The Birth of a New Idea

So you take a piece of writing you've been working on for, oh say seven or eight months. Rewriting and rewriting. Let's say you're on 24th draft. And then, at around 2:30 this afternoon you get an email from your professor saying she needs a bunch of questions answered about your work class tomorrow (10:30 a.m.), and oh, yeah, this too:

Rewrite the first utterance/action of the play (one word, one line, one brief exchange or one image) so that it sums up what the play is about. Use sleight of hand, use magic, use trickery to tell us everything and draw us into the story in an instant. Be subtle, be obvious, be direct; be crafty; be brave. I want to know WHO it's about, WHAT KIND OF PLAY this is, and SOMETHING IMPORTANT ABOUT THE WORLD.

And when you think the play is just where you want it, because that's what we're talking about here--a play--at least the first half, which includes the "first utterance" because you slaved and slaved over it and rethought it and rethought it again and again last semester, what do you do when you get this message. Do your freak out? Or do you rethink it again?

Survey says: rethink it. And before even being in the class I don't even know where I came up with what I came up with, but I like it. And it is going to affect the rest of the play, how I visualize it, how I'd write the staging.

I only worked on Highland Center, Indiana on a couple of days during the break, and that was only on the second half, cleaning it up, moving things around. So, I hadn't even thought about the opening since maybe the end of November when I last worked on it in class.

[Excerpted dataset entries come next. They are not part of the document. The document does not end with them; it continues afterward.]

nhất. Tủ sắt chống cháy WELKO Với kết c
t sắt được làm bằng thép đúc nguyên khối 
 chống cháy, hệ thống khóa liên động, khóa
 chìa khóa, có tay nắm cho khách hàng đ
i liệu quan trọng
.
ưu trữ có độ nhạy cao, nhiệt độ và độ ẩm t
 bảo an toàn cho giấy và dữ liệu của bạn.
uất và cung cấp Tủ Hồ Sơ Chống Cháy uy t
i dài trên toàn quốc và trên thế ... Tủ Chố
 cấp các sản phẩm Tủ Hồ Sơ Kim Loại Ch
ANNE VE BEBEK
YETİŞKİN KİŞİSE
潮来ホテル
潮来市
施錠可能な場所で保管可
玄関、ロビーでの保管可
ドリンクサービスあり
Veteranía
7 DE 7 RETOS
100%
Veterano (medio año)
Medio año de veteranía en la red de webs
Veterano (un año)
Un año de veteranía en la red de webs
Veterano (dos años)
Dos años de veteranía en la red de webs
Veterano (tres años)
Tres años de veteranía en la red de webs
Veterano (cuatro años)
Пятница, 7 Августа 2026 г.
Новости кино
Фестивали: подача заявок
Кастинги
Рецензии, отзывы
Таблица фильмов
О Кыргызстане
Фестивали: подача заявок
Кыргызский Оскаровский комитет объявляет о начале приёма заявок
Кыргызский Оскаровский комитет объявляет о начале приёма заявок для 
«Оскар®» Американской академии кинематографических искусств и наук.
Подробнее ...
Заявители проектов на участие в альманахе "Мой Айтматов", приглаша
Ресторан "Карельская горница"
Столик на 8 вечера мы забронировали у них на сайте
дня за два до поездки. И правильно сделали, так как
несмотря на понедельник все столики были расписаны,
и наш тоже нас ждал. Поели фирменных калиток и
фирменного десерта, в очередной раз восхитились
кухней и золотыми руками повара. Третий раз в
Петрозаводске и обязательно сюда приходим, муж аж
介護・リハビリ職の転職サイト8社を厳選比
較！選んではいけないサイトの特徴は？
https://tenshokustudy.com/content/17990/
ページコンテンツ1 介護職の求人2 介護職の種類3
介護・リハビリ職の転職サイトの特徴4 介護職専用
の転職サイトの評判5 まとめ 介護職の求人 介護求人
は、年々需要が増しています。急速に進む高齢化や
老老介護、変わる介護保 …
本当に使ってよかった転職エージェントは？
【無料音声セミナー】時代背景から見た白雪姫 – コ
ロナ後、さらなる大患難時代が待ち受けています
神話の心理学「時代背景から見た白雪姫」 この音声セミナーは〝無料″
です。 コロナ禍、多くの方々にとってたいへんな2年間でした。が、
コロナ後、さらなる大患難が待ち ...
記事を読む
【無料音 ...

Our minds are incredible, how they work, how they work without us even knowing what they're working on. When this happens, doesn't it almost prove that the universe and other worlds exist simply because there's no proof that they do? Our conscious minds are so limited, knowledge is like the dark matter of the universe: ninety-nine percent of it we can't see. This is why a person can believe that anything is possible, because a new idea is just there, just out of reach, just out of eyesight, waiting.